● Assigned task:
I would like the lines below, from the one with "29: (483, 471, 1.18)" through the one with "2: (412, 549, 1.32)", copied exactly and without any pictures.

........

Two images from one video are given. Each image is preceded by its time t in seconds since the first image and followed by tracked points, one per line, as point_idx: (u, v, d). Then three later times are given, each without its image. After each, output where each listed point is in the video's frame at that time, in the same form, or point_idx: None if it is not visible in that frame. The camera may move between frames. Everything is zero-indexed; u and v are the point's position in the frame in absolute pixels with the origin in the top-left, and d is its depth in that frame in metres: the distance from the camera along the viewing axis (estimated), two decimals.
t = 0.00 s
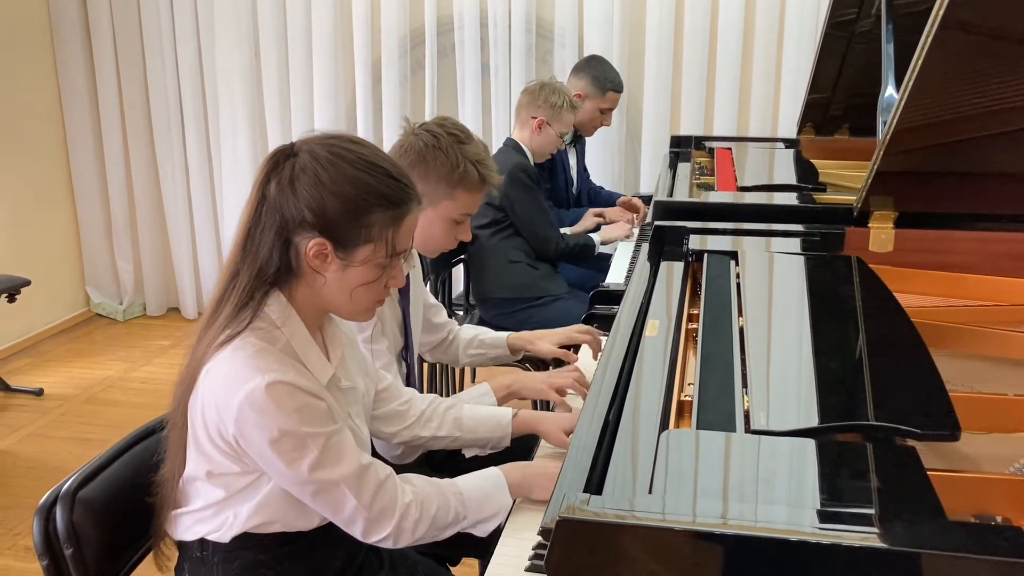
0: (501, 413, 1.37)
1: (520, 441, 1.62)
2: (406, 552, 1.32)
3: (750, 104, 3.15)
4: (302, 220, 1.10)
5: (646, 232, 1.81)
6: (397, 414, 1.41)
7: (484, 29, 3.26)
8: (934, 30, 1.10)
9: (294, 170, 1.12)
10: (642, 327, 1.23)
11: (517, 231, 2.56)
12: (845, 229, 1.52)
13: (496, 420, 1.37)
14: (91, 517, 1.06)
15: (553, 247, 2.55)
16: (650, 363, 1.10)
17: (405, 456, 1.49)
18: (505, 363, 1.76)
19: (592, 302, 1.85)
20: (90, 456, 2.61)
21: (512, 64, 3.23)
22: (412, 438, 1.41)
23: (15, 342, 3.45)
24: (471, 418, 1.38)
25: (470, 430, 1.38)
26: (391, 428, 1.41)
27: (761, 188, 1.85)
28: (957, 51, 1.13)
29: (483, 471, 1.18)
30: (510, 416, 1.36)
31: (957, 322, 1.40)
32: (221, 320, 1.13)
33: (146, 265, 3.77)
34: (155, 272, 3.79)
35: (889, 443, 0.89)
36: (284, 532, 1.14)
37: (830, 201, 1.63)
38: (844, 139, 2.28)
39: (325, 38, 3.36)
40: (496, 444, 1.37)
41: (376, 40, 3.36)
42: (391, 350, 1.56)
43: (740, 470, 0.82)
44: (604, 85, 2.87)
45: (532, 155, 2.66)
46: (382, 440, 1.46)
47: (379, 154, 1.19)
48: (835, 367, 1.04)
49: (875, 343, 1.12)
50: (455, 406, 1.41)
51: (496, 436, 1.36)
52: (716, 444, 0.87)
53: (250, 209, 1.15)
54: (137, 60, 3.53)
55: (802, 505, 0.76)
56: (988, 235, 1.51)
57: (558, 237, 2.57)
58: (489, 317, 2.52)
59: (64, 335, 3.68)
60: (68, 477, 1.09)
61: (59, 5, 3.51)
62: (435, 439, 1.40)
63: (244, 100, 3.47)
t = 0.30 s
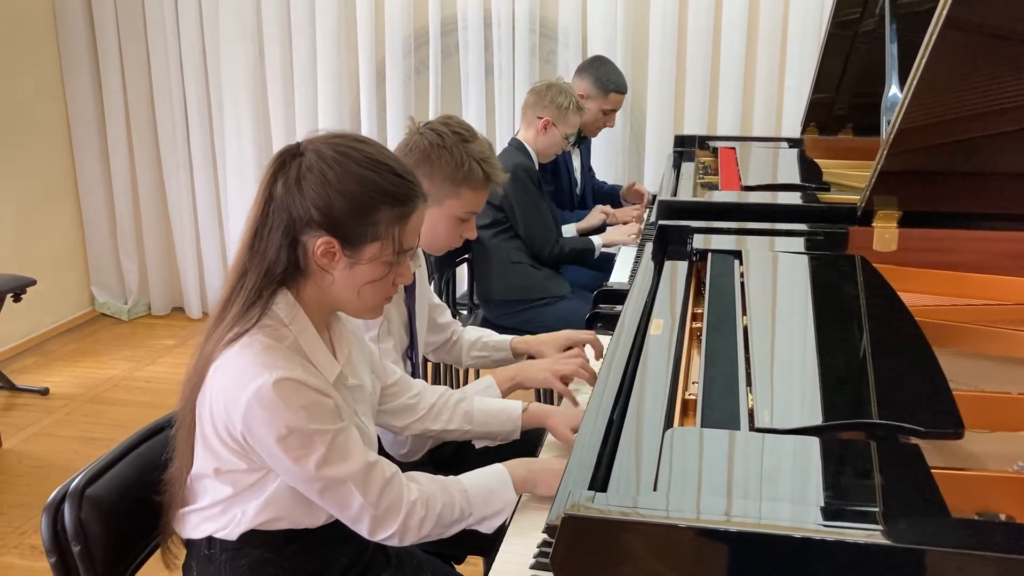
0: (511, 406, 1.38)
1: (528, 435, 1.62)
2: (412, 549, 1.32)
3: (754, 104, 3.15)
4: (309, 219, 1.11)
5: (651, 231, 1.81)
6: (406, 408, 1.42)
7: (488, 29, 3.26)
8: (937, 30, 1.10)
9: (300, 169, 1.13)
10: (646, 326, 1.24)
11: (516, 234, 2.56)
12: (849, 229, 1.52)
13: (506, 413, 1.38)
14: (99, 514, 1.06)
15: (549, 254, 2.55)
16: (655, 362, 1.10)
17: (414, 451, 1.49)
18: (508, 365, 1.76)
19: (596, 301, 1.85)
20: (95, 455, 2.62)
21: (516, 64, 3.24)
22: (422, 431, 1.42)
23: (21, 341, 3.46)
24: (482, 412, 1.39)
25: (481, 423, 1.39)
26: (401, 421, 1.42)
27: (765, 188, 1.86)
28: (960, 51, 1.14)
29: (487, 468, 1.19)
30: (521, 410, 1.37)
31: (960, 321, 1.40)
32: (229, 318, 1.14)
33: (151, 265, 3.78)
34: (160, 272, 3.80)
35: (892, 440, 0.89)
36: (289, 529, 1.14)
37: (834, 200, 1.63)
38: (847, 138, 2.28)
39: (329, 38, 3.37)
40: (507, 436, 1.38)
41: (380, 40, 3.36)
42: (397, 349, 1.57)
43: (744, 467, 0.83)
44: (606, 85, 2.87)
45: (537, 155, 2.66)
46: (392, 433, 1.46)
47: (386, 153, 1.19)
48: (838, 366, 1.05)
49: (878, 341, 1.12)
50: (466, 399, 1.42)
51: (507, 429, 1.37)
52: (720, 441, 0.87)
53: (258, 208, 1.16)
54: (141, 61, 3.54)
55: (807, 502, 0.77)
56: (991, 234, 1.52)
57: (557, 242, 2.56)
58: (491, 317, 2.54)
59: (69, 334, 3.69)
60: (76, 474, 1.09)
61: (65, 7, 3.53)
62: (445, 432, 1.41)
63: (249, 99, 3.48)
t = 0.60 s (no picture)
0: (515, 404, 1.39)
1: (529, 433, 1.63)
2: (415, 549, 1.33)
3: (757, 104, 3.15)
4: (315, 221, 1.11)
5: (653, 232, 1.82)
6: (410, 407, 1.43)
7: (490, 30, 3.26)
8: (939, 31, 1.11)
9: (305, 171, 1.13)
10: (648, 327, 1.24)
11: (515, 237, 2.55)
12: (851, 230, 1.53)
13: (509, 410, 1.39)
14: (104, 514, 1.07)
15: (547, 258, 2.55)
16: (657, 363, 1.11)
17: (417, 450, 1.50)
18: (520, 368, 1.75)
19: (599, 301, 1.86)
20: (99, 456, 2.62)
21: (518, 65, 3.24)
22: (425, 428, 1.43)
23: (24, 342, 3.47)
24: (486, 409, 1.40)
25: (485, 420, 1.40)
26: (405, 418, 1.43)
27: (766, 188, 1.86)
28: (961, 52, 1.14)
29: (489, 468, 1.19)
30: (524, 407, 1.38)
31: (961, 321, 1.41)
32: (234, 319, 1.14)
33: (154, 266, 3.78)
34: (164, 273, 3.81)
35: (894, 440, 0.89)
36: (293, 529, 1.15)
37: (836, 201, 1.64)
38: (849, 139, 2.28)
39: (333, 40, 3.37)
40: (510, 433, 1.39)
41: (383, 40, 3.37)
42: (398, 350, 1.58)
43: (747, 467, 0.83)
44: (605, 88, 2.87)
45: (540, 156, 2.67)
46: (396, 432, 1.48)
47: (390, 155, 1.20)
48: (840, 366, 1.05)
49: (880, 342, 1.12)
50: (469, 395, 1.43)
51: (510, 426, 1.38)
52: (723, 441, 0.88)
53: (262, 210, 1.16)
54: (145, 62, 3.55)
55: (810, 502, 0.77)
56: (993, 234, 1.52)
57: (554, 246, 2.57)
58: (492, 317, 2.58)
59: (72, 335, 3.69)
60: (81, 474, 1.10)
61: (68, 8, 3.54)
62: (449, 429, 1.42)
63: (252, 100, 3.49)
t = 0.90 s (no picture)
0: (514, 408, 1.40)
1: (529, 438, 1.63)
2: (417, 550, 1.33)
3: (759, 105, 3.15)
4: (316, 223, 1.12)
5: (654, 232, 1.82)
6: (414, 407, 1.43)
7: (492, 31, 3.27)
8: (938, 31, 1.11)
9: (306, 173, 1.13)
10: (649, 327, 1.24)
11: (526, 235, 2.57)
12: (851, 230, 1.53)
13: (509, 415, 1.40)
14: (106, 514, 1.07)
15: (566, 250, 2.53)
16: (657, 363, 1.11)
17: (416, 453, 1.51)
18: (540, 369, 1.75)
19: (601, 302, 1.86)
20: (101, 457, 2.63)
21: (519, 66, 3.25)
22: (424, 429, 1.43)
23: (28, 344, 3.48)
24: (485, 412, 1.41)
25: (484, 423, 1.41)
26: (405, 419, 1.43)
27: (768, 189, 1.86)
28: (961, 52, 1.14)
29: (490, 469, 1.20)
30: (523, 411, 1.39)
31: (962, 321, 1.41)
32: (235, 321, 1.15)
33: (157, 268, 3.79)
34: (166, 275, 3.82)
35: (894, 440, 0.89)
36: (294, 529, 1.15)
37: (837, 202, 1.64)
38: (850, 139, 2.28)
39: (334, 42, 3.38)
40: (508, 437, 1.41)
41: (384, 41, 3.38)
42: (399, 351, 1.58)
43: (748, 467, 0.83)
44: (606, 88, 2.88)
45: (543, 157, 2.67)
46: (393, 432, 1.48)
47: (391, 157, 1.20)
48: (840, 365, 1.05)
49: (880, 342, 1.12)
50: (469, 399, 1.44)
51: (509, 429, 1.39)
52: (724, 441, 0.88)
53: (264, 212, 1.16)
54: (147, 65, 3.56)
55: (812, 502, 0.77)
56: (995, 235, 1.51)
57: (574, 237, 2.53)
58: (493, 318, 2.57)
59: (75, 337, 3.70)
60: (83, 474, 1.10)
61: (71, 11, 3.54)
62: (447, 431, 1.43)
63: (253, 102, 3.49)
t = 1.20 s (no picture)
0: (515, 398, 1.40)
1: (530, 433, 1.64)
2: (417, 549, 1.33)
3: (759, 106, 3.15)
4: (319, 226, 1.12)
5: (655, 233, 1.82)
6: (415, 405, 1.43)
7: (493, 33, 3.27)
8: (937, 31, 1.11)
9: (310, 177, 1.14)
10: (649, 328, 1.24)
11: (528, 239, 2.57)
12: (851, 231, 1.53)
13: (508, 404, 1.40)
14: (106, 515, 1.08)
15: (561, 258, 2.52)
16: (657, 363, 1.11)
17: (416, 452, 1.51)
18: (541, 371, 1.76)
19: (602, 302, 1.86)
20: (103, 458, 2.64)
21: (520, 67, 3.25)
22: (426, 426, 1.43)
23: (30, 346, 3.49)
24: (486, 403, 1.41)
25: (486, 415, 1.41)
26: (406, 418, 1.43)
27: (768, 190, 1.87)
28: (959, 52, 1.14)
29: (488, 468, 1.20)
30: (523, 399, 1.39)
31: (961, 321, 1.41)
32: (235, 321, 1.15)
33: (158, 270, 3.80)
34: (168, 277, 3.82)
35: (893, 439, 0.90)
36: (294, 529, 1.15)
37: (837, 202, 1.64)
38: (851, 140, 2.28)
39: (335, 43, 3.38)
40: (513, 426, 1.40)
41: (385, 44, 3.38)
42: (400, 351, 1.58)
43: (750, 467, 0.83)
44: (606, 85, 2.88)
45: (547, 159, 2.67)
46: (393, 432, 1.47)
47: (396, 162, 1.20)
48: (840, 366, 1.05)
49: (879, 342, 1.13)
50: (469, 391, 1.45)
51: (509, 418, 1.39)
52: (725, 440, 0.88)
53: (267, 215, 1.17)
54: (148, 67, 3.57)
55: (813, 501, 0.77)
56: (996, 235, 1.51)
57: (569, 245, 2.52)
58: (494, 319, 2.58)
59: (77, 339, 3.71)
60: (84, 475, 1.11)
61: (73, 14, 3.55)
62: (451, 426, 1.43)
63: (254, 103, 3.50)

........

● Solution to this task:
29: (483, 471, 1.18)
30: (510, 416, 1.36)
31: (957, 322, 1.40)
32: (221, 320, 1.13)
33: (146, 265, 3.77)
34: (155, 272, 3.79)
35: (889, 443, 0.89)
36: (284, 532, 1.14)
37: (830, 201, 1.63)
38: (844, 139, 2.28)
39: (325, 38, 3.36)
40: (496, 444, 1.37)
41: (376, 40, 3.36)
42: (391, 350, 1.56)
43: (740, 470, 0.82)
44: (604, 85, 2.87)
45: (532, 155, 2.66)
46: (382, 440, 1.46)
47: (379, 154, 1.19)
48: (835, 367, 1.04)
49: (875, 343, 1.12)
50: (455, 406, 1.41)
51: (496, 436, 1.36)
52: (716, 444, 0.87)
53: (250, 209, 1.15)
54: (137, 60, 3.53)
55: (802, 505, 0.76)
56: (988, 235, 1.51)
57: (558, 237, 2.57)
58: (489, 317, 2.52)
59: (64, 335, 3.68)
60: (68, 477, 1.09)
61: (59, 5, 3.51)
62: (435, 439, 1.40)
63: (244, 100, 3.47)
t = 0.30 s
0: (511, 406, 1.38)
1: (528, 435, 1.62)
2: (412, 549, 1.32)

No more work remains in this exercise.